Static pages from Rails erb templates?

Is there a way to have static content generated from Rails templates without going through the empty controller nonesense? Sometimes a site, especially an old one, has lost of static content and a few forms where only the forms need to be handled by Rails but it is necessary for Rails to use the same templates as required by the static content.

gvim

Maybe high voltage gem will work for you.

https://github.com/thoughtbot/high_voltage

At first glance this looks way over-complicated for what I had in mind. I would like to have the option to run some kind of rake task which can identify erb templates for static generation and publish them to the public directory. I could simply use Middleman but then I have to keep my templates and assets in sync with my Rails templates so not ideal.

gvim

It's not complicated. Install the gem. Create a directory. Use page_path route with the file name to generate links. I'm not sure how you get simpler than that.

If you want a non rails way, put the pages in the public directory.

Seems like you could have been finished with either high voltage or public in the time it took you to publish another comment.

Can one use erb in the public directory?

Colin

Please ignore the snarky comment at the end of the last comment and the stuff about just or putting in the public directory. I re-read your comment on Middleman and got a better feeling for what you are trying to do.

The snark was me being out of my mind.

Back on topic how dynamic is the erb you have? Are there models to go through? Are the links hard coded or generated from link_to statements? Maybe some sample pages would be helpful to offer suggestions.

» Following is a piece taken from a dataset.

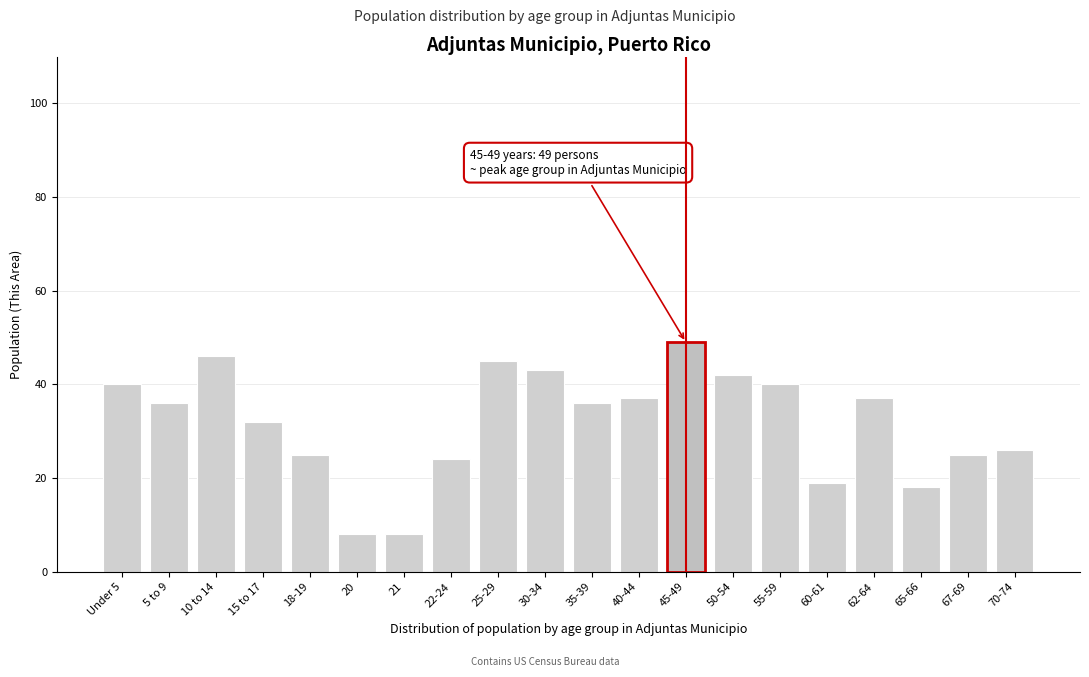

Reading left to right, what are all the values shown in this chart?

40	36	46	32	25	8	8	24	45	43	36	37	49	42	40	19	37	18	25	26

I don't think you can use erb in public. I don't think they'd be parsed to html outside of the app area.

That's what I thought.

Colin

It's just basic headers and footers really with <title> dynamic. I'm moving a Perl CGI::Application app to Rails. Most of the files are static and were generated with Perl Template::Toolkit. The company is looking to do bigger things so I thought I'd port everything to Rails in preparation. Rails will just handle the forms for now. Didn't like the way Middleman seems to require a duplicate copy of all the assets.